+++ EXERCISE MATERIAL

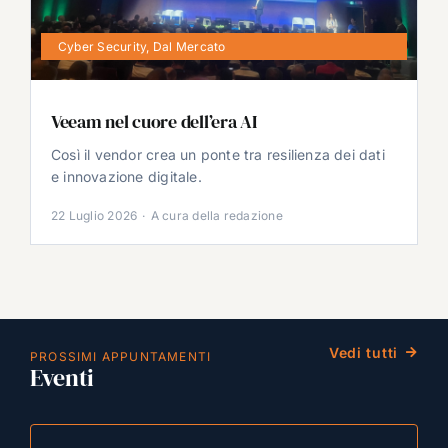
Cyber Security
,
Dal Mercato
Veeam nel cuore dell’era AI
Così il vendor crea un ponte tra resilienza dei dati
e innovazione digitale.
22 Luglio 2026
·
A cura della redazione
Vedi tutti
PROSSIMI APPUNTAMENTI
Eventi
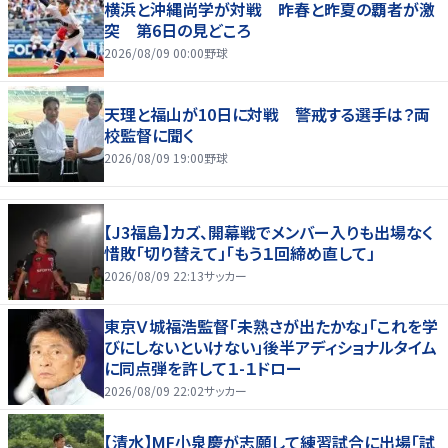
横浜と沖縄尚学が対戦 昨春と昨夏の覇者が激
突 第6日の見どころ
2026/08/09 00:00
野球
天理と福山が10日に対戦 警戒する選手は？両
校監督に聞く
2026/08/09 19:00
野球
【J3福島】カズ、開幕戦でメンバー入りも出場なく
惜敗「切り替えて」「もう１回締め直して」
2026/08/09 22:13
サッカー
東京Ｖ城福浩監督「未熟さが出たかな」「これを学
びにしないといけない」後半アディショナルタイム
に同点弾を許して１-１ドロー
2026/08/09 22:02
サッカー
【清水】MF小泉慶が志願して練習試合に出場「試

++++++

- [TO-DO ITEM]:
Can you quote, word for word, every line of text in the rows above and leave out the pictures?

- [TASK SOLUTION]:
Cyber Security
,
Dal Mercato
Veeam nel cuore dell’era AI
Così il vendor crea un ponte tra resilienza dei dati
e innovazione digitale.
22 Luglio 2026
·
A cura della redazione
Vedi tutti
PROSSIMI APPUNTAMENTI
Eventi
横浜と沖縄尚学が対戦 昨春と昨夏の覇者が激
突 第6日の見どころ
2026/08/09 00:00
野球
天理と福山が10日に対戦 警戒する選手は？両
校監督に聞く
2026/08/09 19:00
野球
【J3福島】カズ、開幕戦でメンバー入りも出場なく
惜敗「切り替えて」「もう１回締め直して」
2026/08/09 22:13
サッカー
東京Ｖ城福浩監督「未熟さが出たかな」「これを学
びにしないといけない」後半アディショナルタイム
に同点弾を許して１-１ドロー
2026/08/09 22:02
サッカー
【清水】MF小泉慶が志願して練習試合に出場「試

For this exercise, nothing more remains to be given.